Elias’ divorce was a life event that, by his own admission, sent him into an extended tailspin in which he felt listless, and his confidence faltered noticeably. Elias’ Top 10 percentage dwindled, and he went from cashing a check in six to seven events a year to finishing out of the money in over half of the tournaments he fished.
“I lost several years that should’ve been prime for me after the divorce,” Elias admits. “I was just disconnected. The first couple of years afterward, I kind of limped through things and continued to fish, but from 1994 through about 1998, I was really just going through the motions. I totally lost all of my confidence. My fishing mind seemed to be gone.”
Elias’ life appeared to have a change of direction in 1998, when he won a Bassmaster Top 100 on Lake Okeechobee, and also remarried.
“I started to think things were getting better, fishing-wise,” Elias remembers “I had a decent run in the early 2000s with a Bass Open win, an FLW Tour win, and an Elite Series win, but I never managed to get into the Top 10 a lot.

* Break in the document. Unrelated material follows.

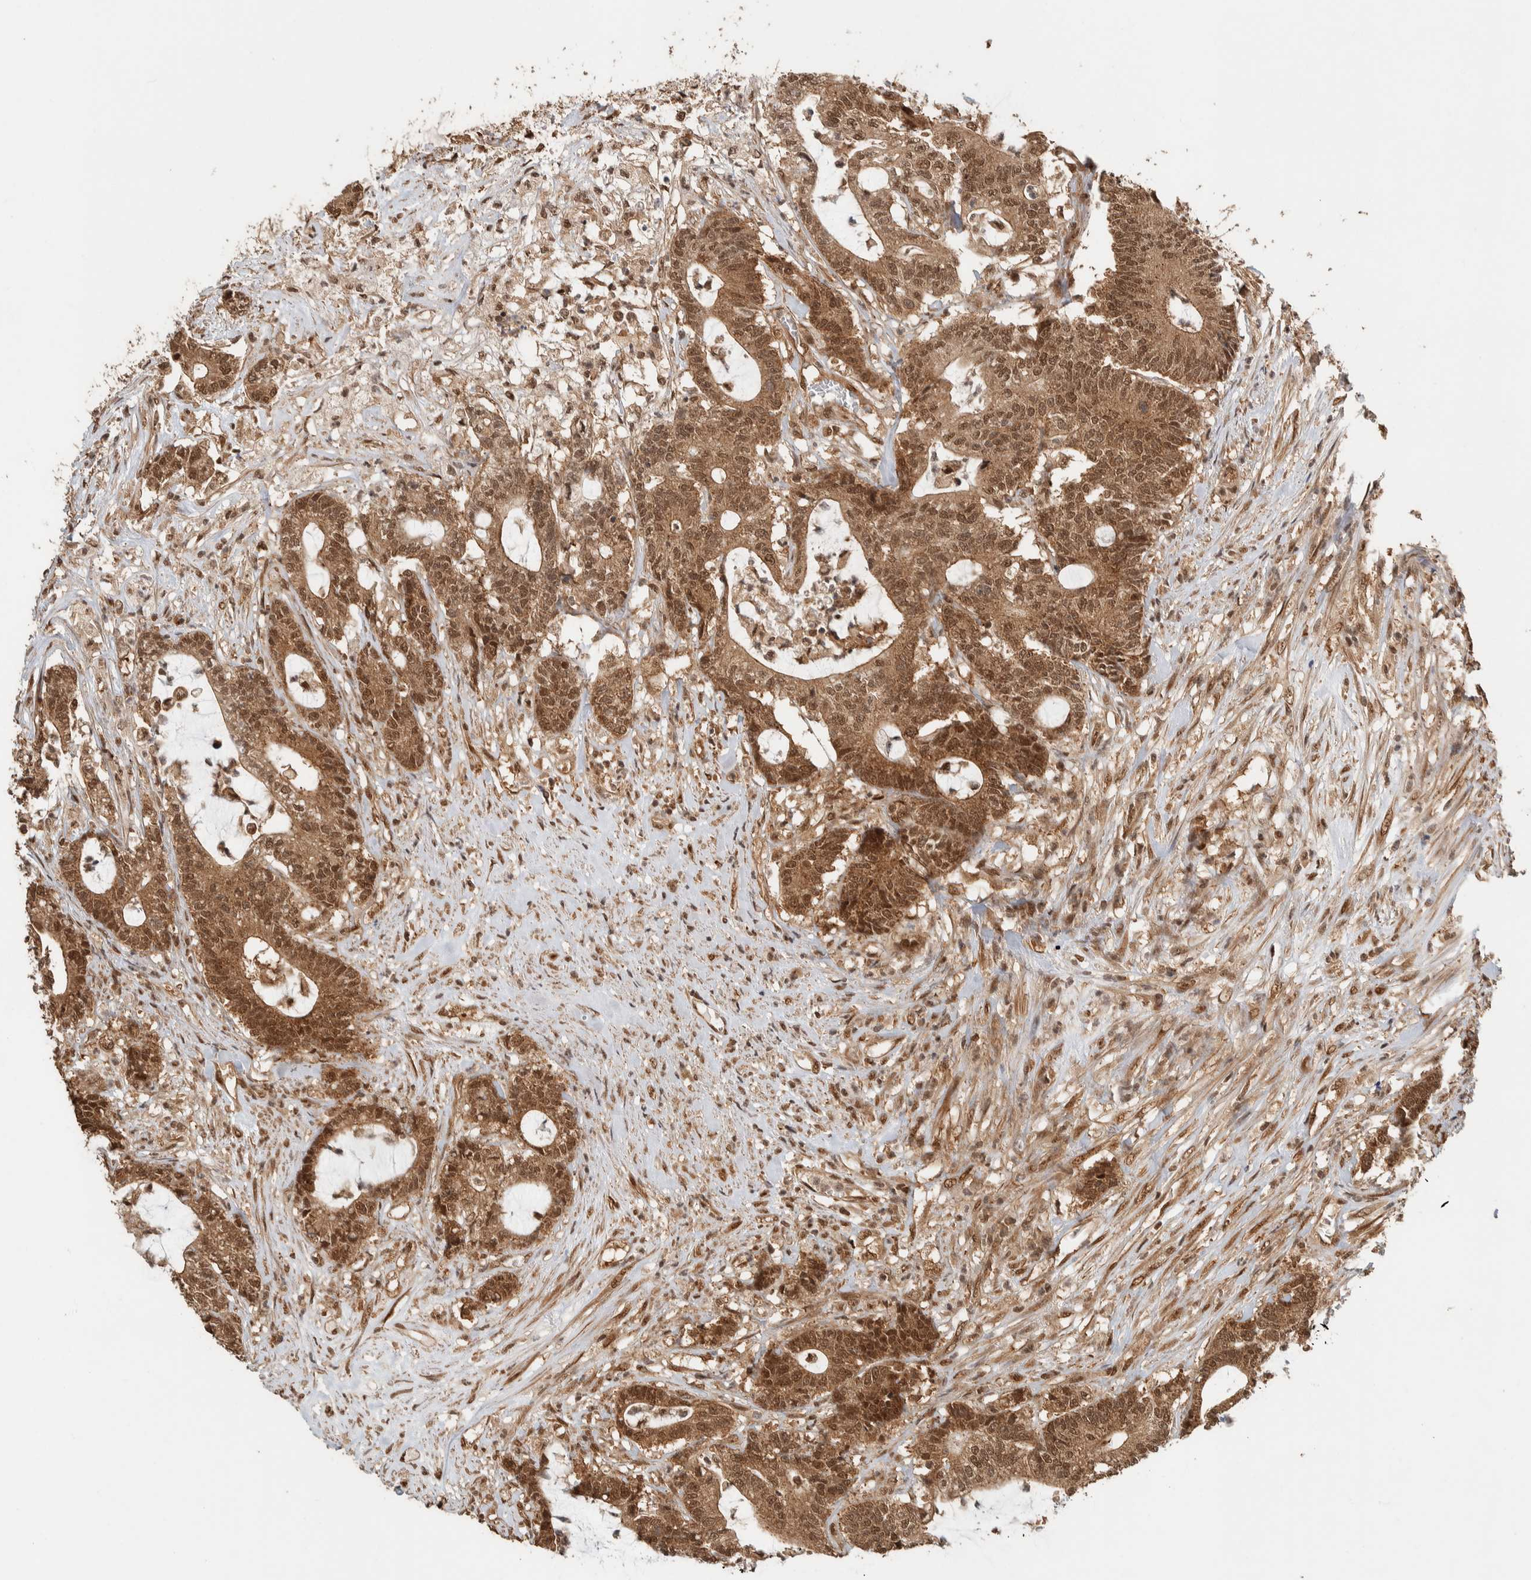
{"staining": {"intensity": "moderate", "quantity": ">75%", "location": "cytoplasmic/membranous,nuclear"}, "tissue": "colorectal cancer", "cell_type": "Tumor cells", "image_type": "cancer", "snomed": [{"axis": "morphology", "description": "Adenocarcinoma, NOS"}, {"axis": "topography", "description": "Colon"}], "caption": "Immunohistochemistry (IHC) image of neoplastic tissue: human colorectal adenocarcinoma stained using immunohistochemistry displays medium levels of moderate protein expression localized specifically in the cytoplasmic/membranous and nuclear of tumor cells, appearing as a cytoplasmic/membranous and nuclear brown color.", "gene": "ZBTB2", "patient": {"sex": "female", "age": 84}}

I never really got my mojo back. I managed a win every few years, but the confidence was never really back.”
As the 2000s kept rolling, and the advent of social media and self-promotion became a necessity to gather more sponsors and attention in the ultra-competitive world of pro fishing, Elias felt out of place, and his fishing showed it.
“The last several years have been a nightmare for me fishing professionally,” Elias admits. “My confidence faltered again, and I just couldn’t get my mojo going at all. If I could send a letter to myself a few years back, I’d say to mix it up more and be prepared to make gameday changes. What worked in the past may not work now, so be ready to change.
“I kept fishing the same way, but it was like I was turned off and couldn’t get going again. The anglers are so much better today, and the game is harder to play. But I know I can still compete.”
With the advent of the MLF Bass Pro Tour, Elias believes that his immediate future is brighter than it has been for several years. Unfortunately, a big roadblock cropped up shortly before Elias competed in the first Bass Pro Tour event on the Kissimmee Chain in Florida.
“In October of 2018, I had rotator cuff surgery,” Elias says. “Nothing out of the ordinary. I was expected to be ready for the first season of the MLF Bass Pro Tour, but something went wrong, and I wasn’t healing properly. I had to go back in for corrective surgery. So, on December 18, 2018, I was back in the operating room.
“I’m religiously going to physical therapy and working hard to recover – I’m a bit shaken by it all, but I’ll fight through it and fish the entire season. I’ll likely have to fish mostly with a spinning rod for a while. I went out the other day and could only use a baitcasting rig for a little bit. I’m in an awful lot of pain, but I’ll have to manage.”
Elias caught three fish for 5 pounds, 12 ounces in his first-ever competition day on the Kissimmee Chain, but then improved to 14-1 in the Elimination Round. He finished 62nd overall in the event, and maintained a positive outlook and a sense of humor through it all.
“Heck, I told my wife I couldn’t beat these guys the last several years with two hands, maybe I can with one,” Elias says jokingly. “Before the Kissimmee event, I’d only been in a boat one day since October. For me, the MLF Bass Pro Tour is a new slate, new tour, new everything for me. I haven’t been this excited to fish for a living in years.
“In life, you have to learn to take the bitter with the sweet. I’m ready to fish.”